The wasteful use of this precious planet’s finite resources that we routinely gorge on, just in order to satisfy our unfillable sense-faculties, is already beginning in haste: An article I read yesterday reported that the amount of flight traffic just last weekend – – one of the first “free“ weekends of the end of this current lockdown – – was already reported to be near pre-pandemic levels. So much for the blessedly reduced CO2 levels that were achieved when we humans were confined to our homes for this short respite from our habitual lifestyle-aggression. Scientific studies on several continents have meticulously documented how birdsong levels in urban settings dramatically increased due to the sharp reduction in the heavy ambient noise caused by constant traffic flows in the cities. Without that constant background droning of the killer and machine traffic, birds responded by increasing the volume and the frequency range of their chirping. An increase in birdsong is not just an aesthetic improvement enjoyed by us humans: it means that birds are better able to communicate with each other, over greater distances, regarding the availability of food sources, the securing of mating opportunities, and a general sense, communicated with one another, that there is that natural flowing harmony in the universe they inhabit.
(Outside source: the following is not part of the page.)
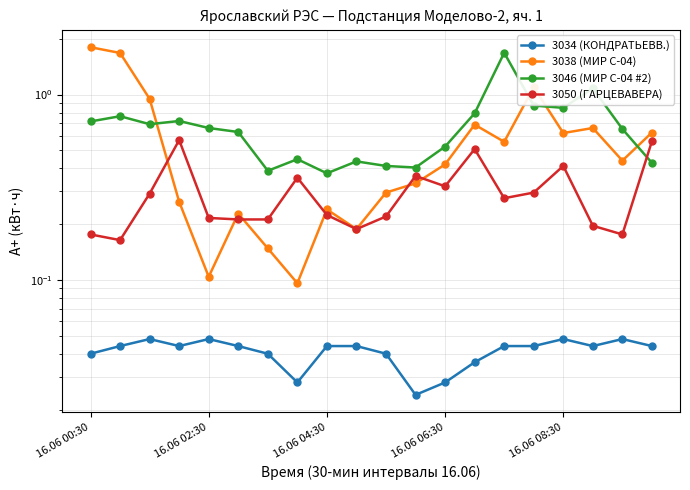

Is it true that 3050 (ГАРЦЕВАВЕРА) equals 0.2 at 7?

False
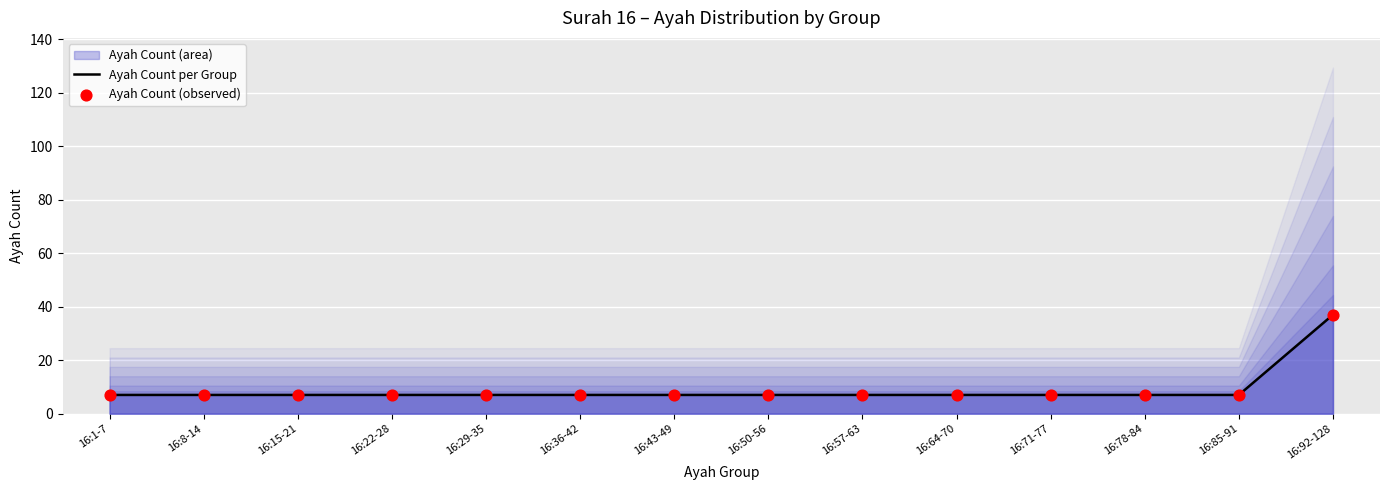

Is the value of Ayah Count (observed) at 16:50-56 greater than the value of Ayah Count per Group at 16:50-56?

No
Sorry, bird-world. We’re back. Lockdown is over — we’ve got baseball games to attend. Need to fly to the Olympics to watch people run around in a circle and swim through water, and then measure that. Go fuck yourselves (again).

Kyol Che goes in the “opposite” direction from the flailing lemmings. Kyol Che is Zen practitioners’ willful lockdown. It is a “lockdown“ freely chosen to cut off the spread of the most lethal virus in the universe: the mind virus of untrammeled conceptual thinking and desire. This disease of the human mind is something far, far more terrifying than anything that Covid could present, so Kyol Che is a traditional and highly-engineered “social distancing”, for a period, from all of the innumerable unnecessaries — an enlightened lockdown to “unlock“ the vast potential of our infinite, before-thinking mind.

For this reason, I always embrace the coming of Kyol Che, and perhaps this is the reason why I felt so natural in embracing the pandemic lockdowns which were “imposed“ on us by the civil authorities for the last year.

If I need to travel, during this beautiful Buddhist “lockdown“ of Summer Kyol Che, it will only be in order to carry out projects which serve the Dharma.

Thank you to everyone for your support for the Dharma, and for spreading Zen Master Seung Sahn‘s exceptionally clear-eyed mind-hack technologies, through your support for the Zen Center Regensburg.